Mexico. – This Sunday, the world comes together to commemorate World Health Day under the slogan “My health, my right”, an initiative promoted by the World Health Organization (WHO) with the aim of emphasizing universal access to health services as a fundamental right for all citizens of the planet. In the midst of this celebration, the shortage of health professionals emerges as a critical challenge in numerous countries, including most European nations. According to data provided by the Organisation for Economic Co-operation and Development (OECD), the availability of doctors varies significantly across different regions. Spain, for example, has a ratio of 4.5 doctors per thousand inhabitants, while Norway and Austria slightly exceed this figure with 5.2 and 5.5 doctors respectively. On the other hand, countries such as France and the United Kingdom show a lower density of doctors, with 3.4 and 3.2 per thousand inhabitants, respectively.

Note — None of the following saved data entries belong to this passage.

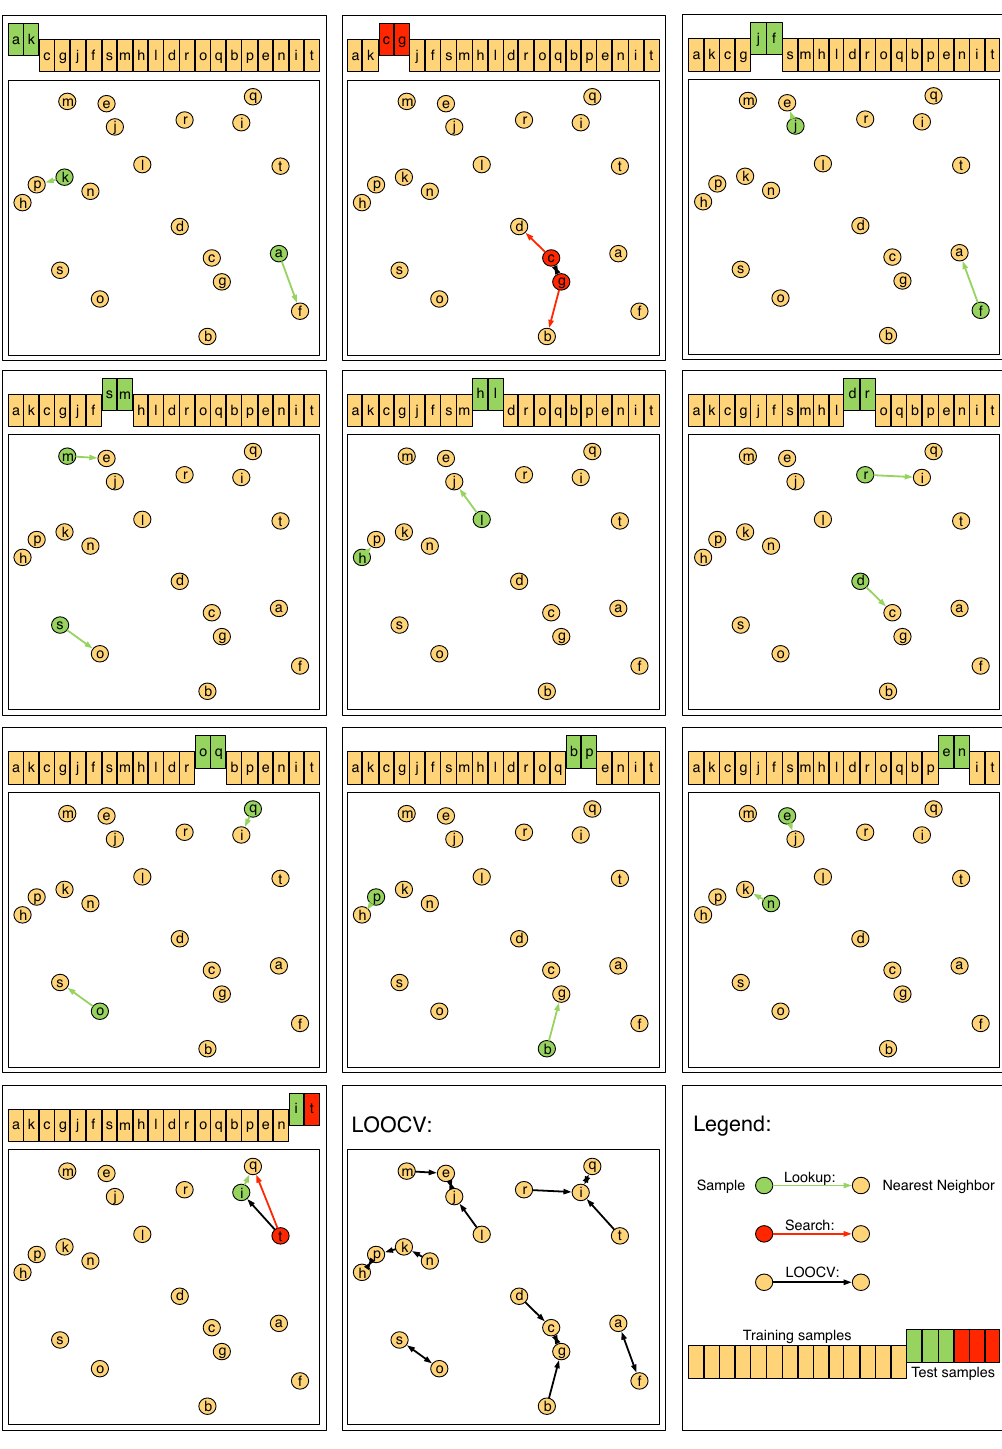
Figure 3. Fast cross validation of a k -NN: The figure shows the relationship of a leave-one-out cross validation (LOOCV) and a f -fold cross validation ( f = 10 , 10-fold CV) for the example of a 1-NN classifier. A dataset of twenty samples is analysed (circles). The center panel at the bottom shows the resulting neighborhood graph of the LOOCV. Each sample is connected with its global nearest neighbor (sample → neighbor). The other panels show the individual classification experiments of the 10-fold CV. For each experiment, only the training samples and the current test sample are available. If the global nearest neighbor of the test sample is included in the training set, the search for the nearest neighbor can be replaced by a look up (green). Otherwise, the training set has to be screened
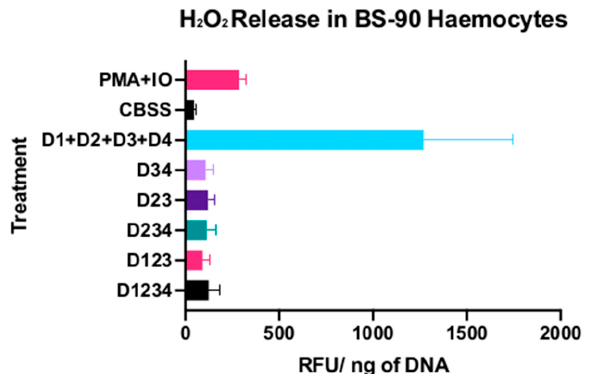
Figure 3. H 2 O 2 production ( n = 9) by BS-90 haemocytes in response to treatment with BgGRN (D1234), its intermediate forms (D34, D23, D123, D234), as well as its individual domains (D1,D2,D3,D4). Bars represent SD. Different letters indicate statistically significant ( p < 0.05) differences between particular groups and different groups bearing other letters. Genes 2020 , 11 , x FOR PEER REVIEW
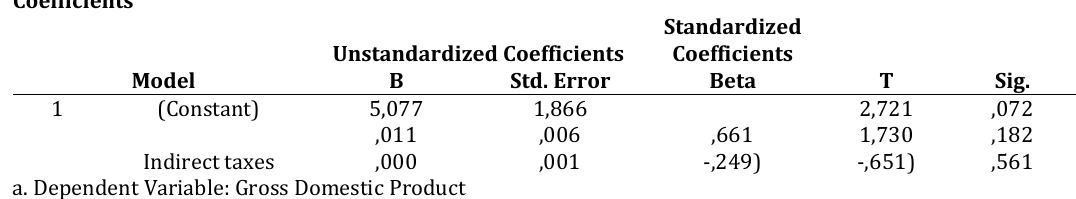
Table7: The importance of variables in the model based on the p-value of the coefficients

In the Americas, the United States has a rate of 2.7 doctors per thousand inhabitants, while Mexico has 2.5, a figure slightly higher than that of Brazil, which reaches 2.1 doctors per thousand people. Finally, in India, the situation is even more worrying, with less than one doctor available per thousand inhabitants. In the context of World Health Day, these disparities in the distribution of medical professionals raise questions about equity in access to health care globally, underscoring the urgency of addressing the structural challenges that limit the availability of health services for all citizens.